The Operating Playbook

  1. Culture before convenience. Every staff role ladders to the clubhouse’s prime KPI: daily member touchpoints that feel personal, not transactional
  2. Program cadence. A 90-day rolling calendar blends daily drop-ins (Kids Club, Pilates) with weekly anchors (Family Film Night) and seasonal intensives (STEM camp) so parents can plan once and coast.
  3. F&B as glue. An elevated yet stroller-friendly restaurant partner sits at the literal center of the building, ensuring parents linger after classes and capture a second spend cycle.
  4. Safety & supervision – All childcare and fitness staff are credentialed; RFID check-ins keep real-time headcounts per zone.

A proprietary web-and-app platform will support operations including onboarding, bookings, billing and member-to-member messaging while a scheduling engine maximizes room capacity, and a customized CRM tracks engagement and churn indicators.

Membership fees anchor the P&L, but the model intentionally tilts toward high-margin non-dues lines: premium camps, birthday parties, brand activations, and a grab-and-go retail wall. Strategic partners pay for access to a well-segmented audience—turning every STEM workshop or wine tasting into sponsored content. Management expects ancillary streams to exceed 35 % of total revenue by Year 5, a lever that pushes pro-forma EBITDA margins into the low 30s.

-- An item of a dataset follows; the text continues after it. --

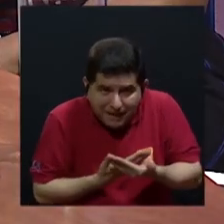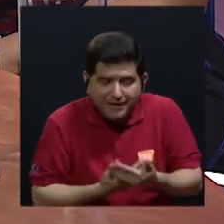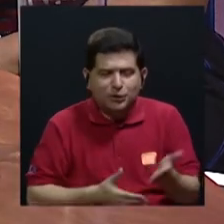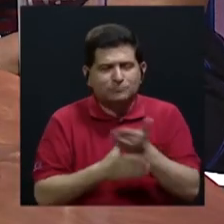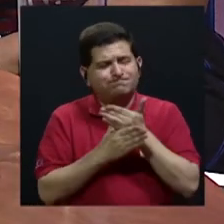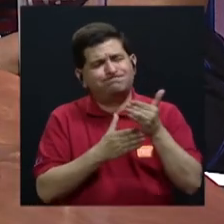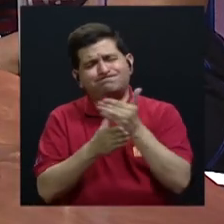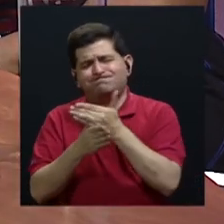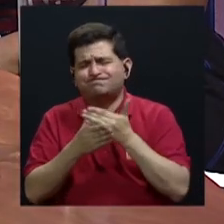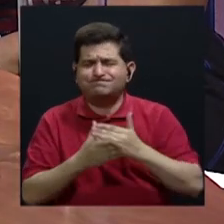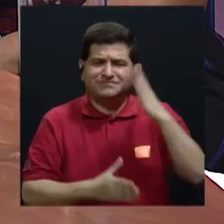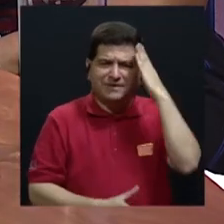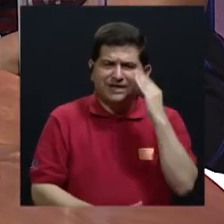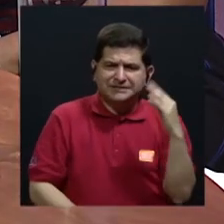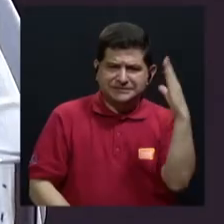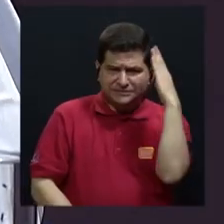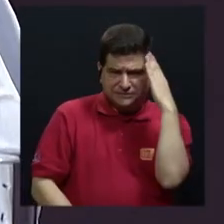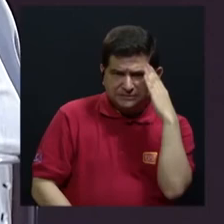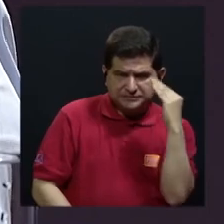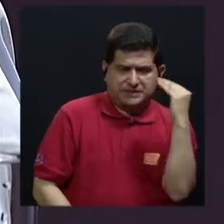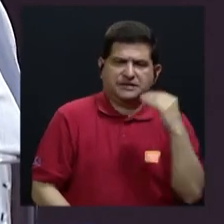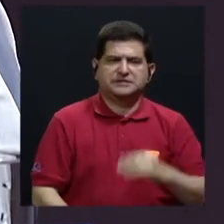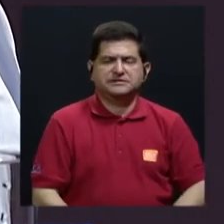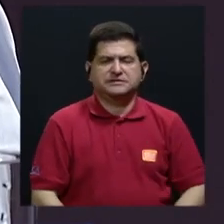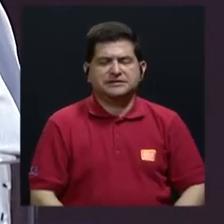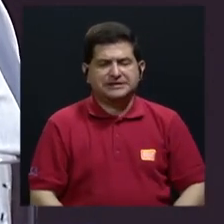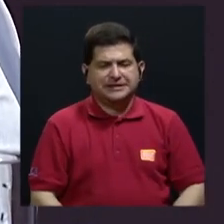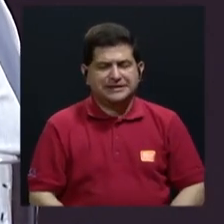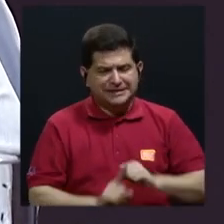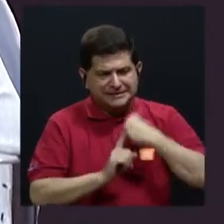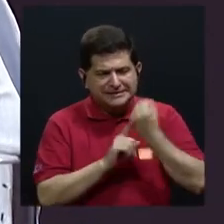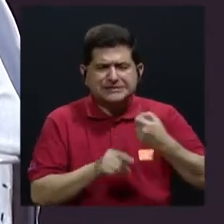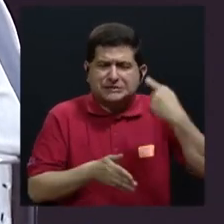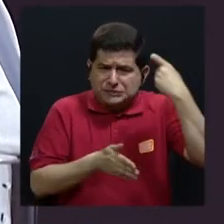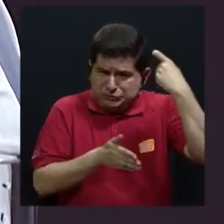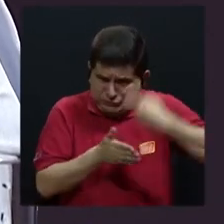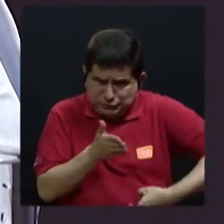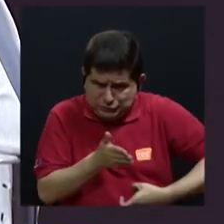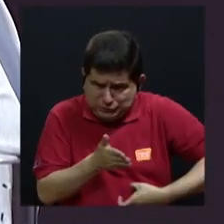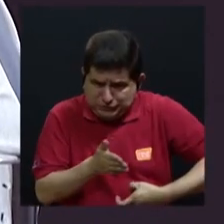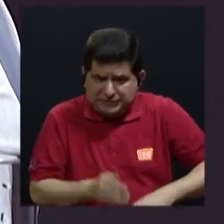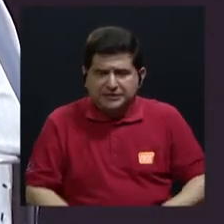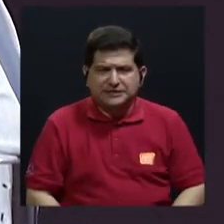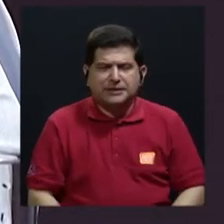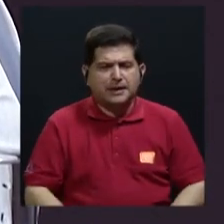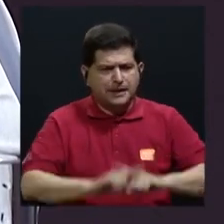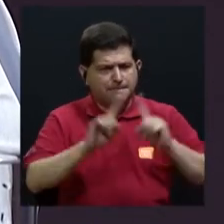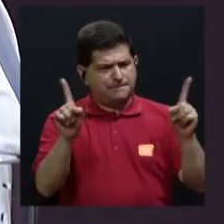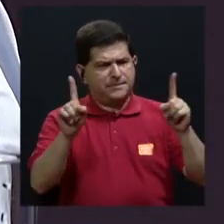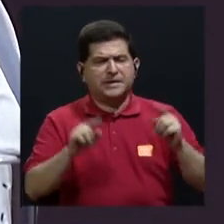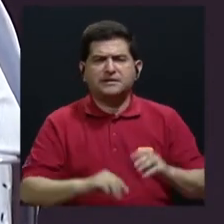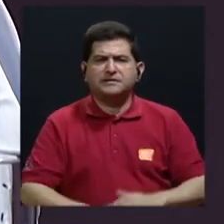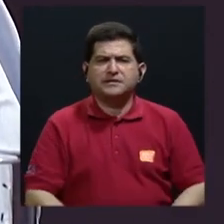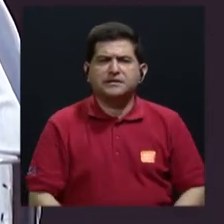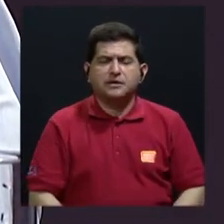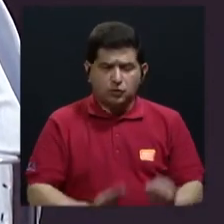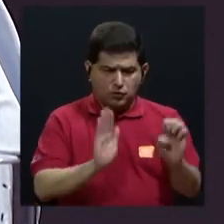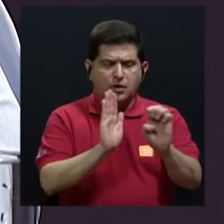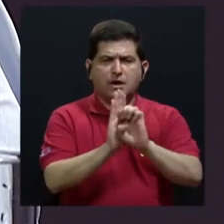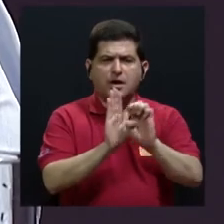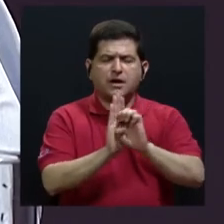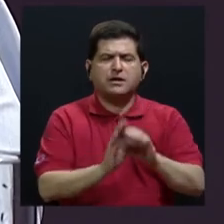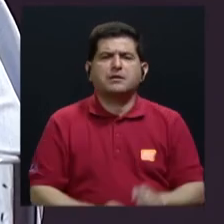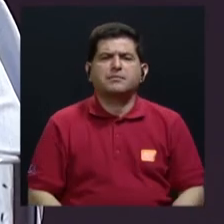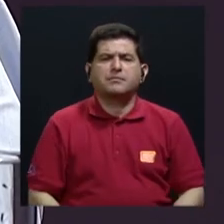compartirnos una experiencia lastimosa, por un lado, pero por otro, ejemplar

The project has possession of the building, completed design documents and a pre-opening team already under contract. Remaining work hinges on finalizing capital, after which the operating system described above transitions from plan to day-one routine.

To learn more, join Thesis Driven’s Buy Box deep dive with Chris & Michael next Wednesday, August 13. (Sadly, we’re only able to open it to accredited investors.)

Growth Vision & What’s Next

The Brooklyn Heights flagship is designed to prove two things: that families will pay subscription pricing for a full-stack clubhouse and that the concept can run positive cash flow inside leased real estate. If those hypotheses hold, the next step is replication.

Where could it work? Management’s heat map starts with cities that combine high dual-income family density and under-utilized commercial space—conditions now common in post-pandemic urban cores. The team lists London, Austin, Chicago, Nashville and Toronto as first-wave targets, with additional hubs under evaluation. These markets all offer vacant big-box retail or former office assets at rents below 2019 levels, echoing the 98 million square feet of “stranded” space highlighted earlier in the materials. Converting those shells into clubs follows the same cap-ex template used in Brooklyn: 70% hard and FF&E costs, 15% working capital, and the balance spread across technology, staffing and member acquisition.

Real-estate strategy. For now the team prefers long-term leases, arguing that capital stays light and rollout speed improves when the operating company is not also syndicating buildings. Longer term, an OpCo/PropCo model remains on the table—especially if institutional landlords are willing to co-invest at the property level to secure a sticky anchor. As with other membership clubs, the operating business drives valuation through recurring revenue; the property vehicle could capture upside from repositioning and a compressed cap rate once tenancy is stabilised.

Rollout logic. The plan is staged: finish construction in Brooklyn; operate for 12–18 months to validate pricing, retention and non-dues penetration; then green-light the next two locations in close succession. A three-site cluster is the threshold at which the member network begins to confer real travel reciprocity and procurement leverage. Beyond that point, management projects brand licensing (for ancillary services such as swim academies or summer camps) as an additional margin lever.


The team’s thesis is clear; and the dataset to confirm it is months—not years—away.

We’ll revisit the numbers once doors open, but for now the most useful next step may be conversation. Thesis Driven is hosting a live Q&A with the founders in less than two weeks and accredited readers can register here.

Questions worth asking: How elastic is demand if dues rise with inflation? What does churn look like after the novelty phase? And, perhaps most importantly, can a family clubhouse become the default third place in cities beyond New York?